Tax Man in Russia Comes Up Short

Businesses evade paying to a complex, ambiguous system

In the last week, war broke loose again in Chechnya, two bombs exploded on Moscow buses, and new charges surfaced of serious corruption among officials who only a month ago were at the pinnacle of Kremlin power.

But one of the most fundamental problems for newly reelected President Boris Yeltsin is more mundane. And who's he going to call? The tax police.

For a combination of reasons - some mysterious - Russians have not been paying their taxes this year. For the first half of the year, tax revenues are about 11 percent of gross domestic product, less than three-quarters of last year's level. And they appear to be dropping month by month. In May, the State Tax Service collected only 7 percent of that month's GDP.

By comparison, most Western European countries collect about 40 percent of their GDP in taxes, according to Roland Mash, an economist at the Russian-European Center for Economic Policy at the London School of Economics.

To make matters worse, the Russian economy is still in decline, so the GDP this year is about 4 percent lower than last year, shrinking tax receipts even further.

Shaking those tax dollars loose from the Russian economy is one of the government's most urgent tasks, according to Prime Minister Viktor Chernomyrdin, who is urging his Cabinet to work across the board on the issue.

Why the sudden drop in tax collections?

From the perspective of Russian and foreign business people here, part of the reason is the perverse nature of the ever-changing taxes themselves that makes it nearly impossible to pay taxes in an honest and reasonable way.

Alexander Orlov, director of the Russian Business Roundtable, recalls a recent meeting between 30 business leaders and a deputy minister of finance at which he told the deputy minister that every businessman there was a tax cheat, to some degree. If a business met all its tax obligations, it "will be ruined because in some cases, as you know, the sum total of taxes exceeds the entire profitability base of the enterprise," Mr. Orlov says.

"The largest reason why the compliance levels are so low is because policy is so bad," adds Peter Charow, director of the American Chamber of Commerce in Russia.

A complex, ambiguous tax code

Tax policy is improving in Russia, notes Kevin Norville, tax director for the Moscow office of the accounting firm Deloitte and Touche. But there are still situations where taxes eat up more than 100 percent of profits. A May decree by Mr. Yeltsin helped by adding to the list of expenses that businesses could deduct from their taxes. But it still remains unclear whether advertising or value-added taxes, for example, are deductible or not.

The tax code is so uncertain, complex, and ambiguous, even to its authors, that no company can ever feel safely in compliance, Mr. Norville says.

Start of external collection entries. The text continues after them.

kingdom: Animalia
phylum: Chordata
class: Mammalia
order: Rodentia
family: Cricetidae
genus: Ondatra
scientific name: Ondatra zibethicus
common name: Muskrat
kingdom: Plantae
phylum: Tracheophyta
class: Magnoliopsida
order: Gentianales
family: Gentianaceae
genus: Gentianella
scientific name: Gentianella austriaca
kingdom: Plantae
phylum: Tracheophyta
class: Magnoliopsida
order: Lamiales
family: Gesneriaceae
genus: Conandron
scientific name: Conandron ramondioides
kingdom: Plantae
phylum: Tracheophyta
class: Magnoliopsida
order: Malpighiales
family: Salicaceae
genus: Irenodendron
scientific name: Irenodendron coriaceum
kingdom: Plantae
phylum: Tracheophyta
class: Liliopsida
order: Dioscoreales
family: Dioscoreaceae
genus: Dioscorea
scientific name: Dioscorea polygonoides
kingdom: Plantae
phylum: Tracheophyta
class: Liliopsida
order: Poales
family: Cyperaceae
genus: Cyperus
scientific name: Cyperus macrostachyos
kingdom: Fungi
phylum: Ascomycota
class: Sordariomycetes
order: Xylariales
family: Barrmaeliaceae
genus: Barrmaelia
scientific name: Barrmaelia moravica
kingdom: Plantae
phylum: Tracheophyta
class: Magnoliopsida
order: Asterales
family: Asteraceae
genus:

The general opinion that taxes are too complex and too high creates a social climate that accepts and supports tax avoidance, says Valentina Byelova, an economist at the Russian Business Roundtable's research institute.

As Russian enterprises adapt to a market economy they also learn how to hide profits from tax inspectors, she says.

The same social climate affects tax collectors. "The system is corrupt. That's the problem," says Stewart Naunton, a partner in the Moscow office of accountants Coopers and Lybrand. For example, "The collections of [tax] duties at the border are heavily affected by powerful vested interests, including ... legal and quasi-legal organizations," he says.

In the Soviet years, every enterprise had an accountant who automatically subtracted 12 percent from all salaries in taxes. The system was simple and effective, says Ivan Sas, a spokesman for the Russian Tax Police, which only began operation three years ago.

Capitalism has created a much more complicated picture. The tax police trained a corps of thousands of officers with the expertise to pursue tax evaders. But its ranks have been depleted by businesses who hire the officers away.

Yeltsin administration officials generally say that the low tax receipts this year are an election problem, based on the unwillingness of the administration to crack down on tax laggards whose political support it needed. This view is an optimistic one, because it suggests that the administration could boost tax receipts simply by tightening up the system.

Finding ways to up tax revenue

Yeltsin economic aide Alexander Livshitz said last week that the government was considering a range of tax-boosting policies that included stepping up negotiations with the biggest tax nonpayers, closing huge special tax exemptions across the board, cutting tax rates for consistently compliant taxpayers, and taxing the small shuttle traders who often bring in imports in their luggage.

Mr. Livshitz says that these possible measures could make up a substantial portion of lost tax revenues by the end of this year.

But another Kremlin analyst, budget expert Mikhail Delyagin, sees a more basic problem behind low tax revenues. Russian enterprises themselves, he says, are increasingly out of money.

Collecting taxes, he notes, "requires not only good tax inspection, but money in the pockets of our taxpayers."